Critiques/Analyses

Hannibal - Saison 3 (2015)

10 mars 2016 | Par : Damien Taymans

Le docteur Hannibal Lecter s’est débarrassé de Will Graham et de Jack Crawford et sévit désormais à Florence, en tant que conservateur de musée. Une véritable Renaissance s’amorce pour le Cannibale qui se voit bientôt coursé par d’anciens démons. Verger, Graham et Crawford n’ont pas abandonné l’idée de le tuer...

Parlez-moi de Florence et de l’Enfer de Dante. Garnie d’épisodes dont les titres reprennent des mets italiens, la dernière partie de la série reprend l’essentiel de l’escapade florentine du docteur Lecter, dépeinte dans les roman et film Hannibal. S’y retrouvent entre autres le flic Rinaldo Pazzi pendu et éventré pour son imprudence et le milliardaire Mason Verger que le psychiatre a poussé à s’automutiler et à nourrir des clébards avec les lambeaux de son visage. Une galerie assez fidèle aux matériaux originaux même si les auteurs se permettent quelques largesses pour développer au mieux une intrigue souvent prodigieusement bordélique. Cette ultime fournée (même si un long-métrage est annoncé) s’apparente hélas à une sorte de fourre-tout dans lequel les créateurs se sont empressés de déverser ce qui restait dans leur stock afin de répondre au cahier des charges. Alors que jusqu’alors quelques bonshommes secondaires avaient tiré leur épingle du jeu pour alimenter les cliffhangers de chaque épisode (la reporter Freddie Lounds, le psychiatre du Maurier campé par Gillian Anderson, le psychopathe Abel Gideon), il paraît ici inévitable de développer à la sauvette quelques trognes de la faune imaginée par Thomas Harris. Les cinq derniers épisodes - les moins intéressants, en se concentrant sur la gloire et la déchéance du Grand Dragon Rouge, sonnent le glas de la série.
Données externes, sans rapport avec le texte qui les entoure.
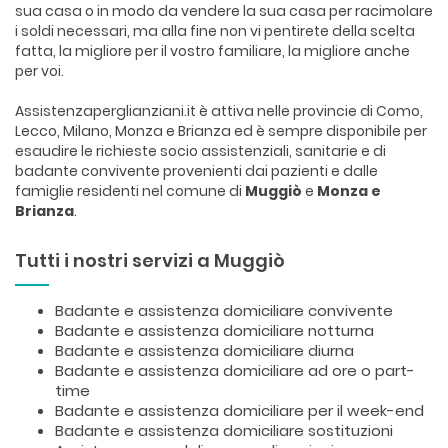
sua casa o in modo da vendere la sua casa per racimolare
i soldi necessari, ma alla fine non vi pentirete della scelta
fatta, la migliore per il vostro familiare, la migliore anche
per voi.
Assistenzaperglianziani.it è attiva nelle provincie di Como,
Lecco, Milano, Monza e Brianza ed è sempre disponibile per
esaudire le richieste socio assistenziali, sanitarie e di
badante convivente provenienti dai pazienti e dalle
famiglie residenti nel comune di
Muggiò
e
Monza e
Brianza
.
Tutti i nostri servizi a Muggiò
Badante e assistenza domiciliare convivente
Badante e assistenza domiciliare notturna
Badante e assistenza domiciliare diurna
Badante e assistenza domiciliare ad ore o part-
time
Badante e assistenza domiciliare per il week-end
Badante e assistenza domiciliare sostituzioni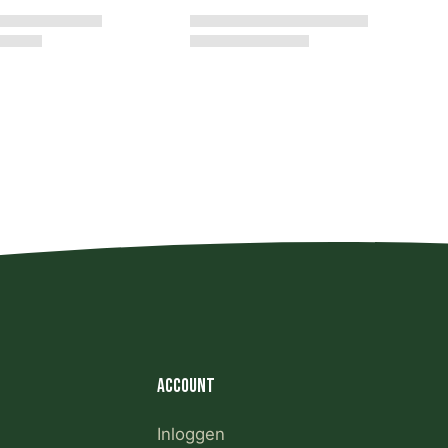
Account
Inloggen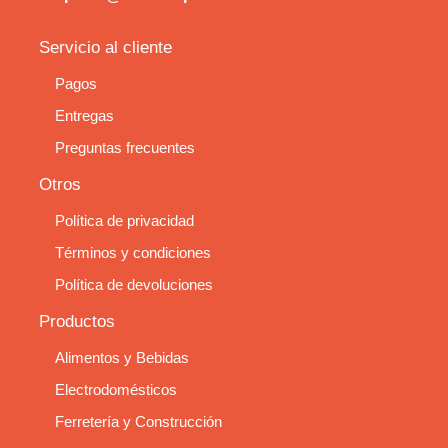
Servicio al cliente
Pagos
Entregas
Preguntas frecuentes
Otros
Política de privacidad
Términos y condiciones
Política de devoluciones
Productos
Alimentos y Bebidas
Electrodomésticos
Ferretería y Construcción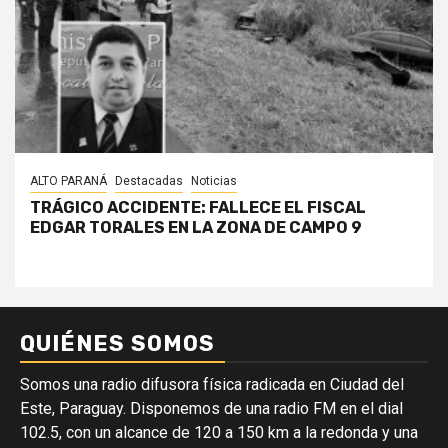
ALTO PARANÁ
Destacadas
Noticias
TRÁGICO ACCIDENTE: FALLECE EL FISCAL
EDGAR TORALES EN LA ZONA DE CAMPO 9
QUIÉNES SOMOS
Somos una radio difusora física radicada en Ciudad del
Este, Paraguay. Disponemos de una radio FM en el dial
102.5, con un alcance de 120 a 150 km a la redonda y una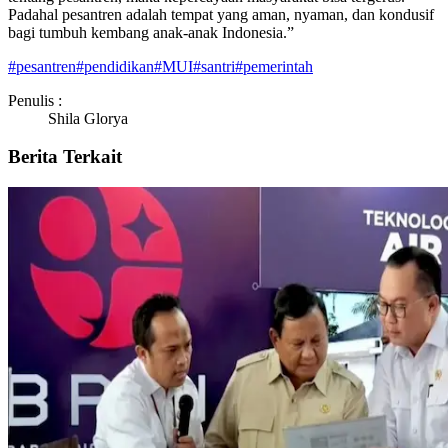
Padahal pesantren adalah tempat yang aman, nyaman, dan kondusif
bagi tumbuh kembang anak-anak Indonesia.”
#
pesantren
#
pendidikan
#
MUI
#
santri
#
pemerintah
Penulis :
Shila Glorya
Berita Terkait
Qu’importe les audiences en berne (à peine 1 millions de spectateurs aux Etats-Unis pour quelques épisodes de la troisième saison) et l’expédition finale, Hannibal constitue l’un de ces rares essais réussis de développement télévisuel d’un concept d’abord porté sur le grand écran. Et ce résultat tient avant tout à la confluence de plusieurs facteurs déterminants comme l’aura des principaux comédiens qui donnent littéralement corps à leur hôte (Mikkelsen et Dancy, mais aussi Anderson, Esparza et Fishburne), la réalisation millimétrée de metteurs en scène chevronnés (David Slade ou Vincenzo Natali) et le brio de Bryan Fuller qui est parvenu à apporter sa pierre à un édifice aussi mythique que celui du docteur Lecter. Une série à la mesure du personnage, sanglante et brillante, raffinée et cinglante.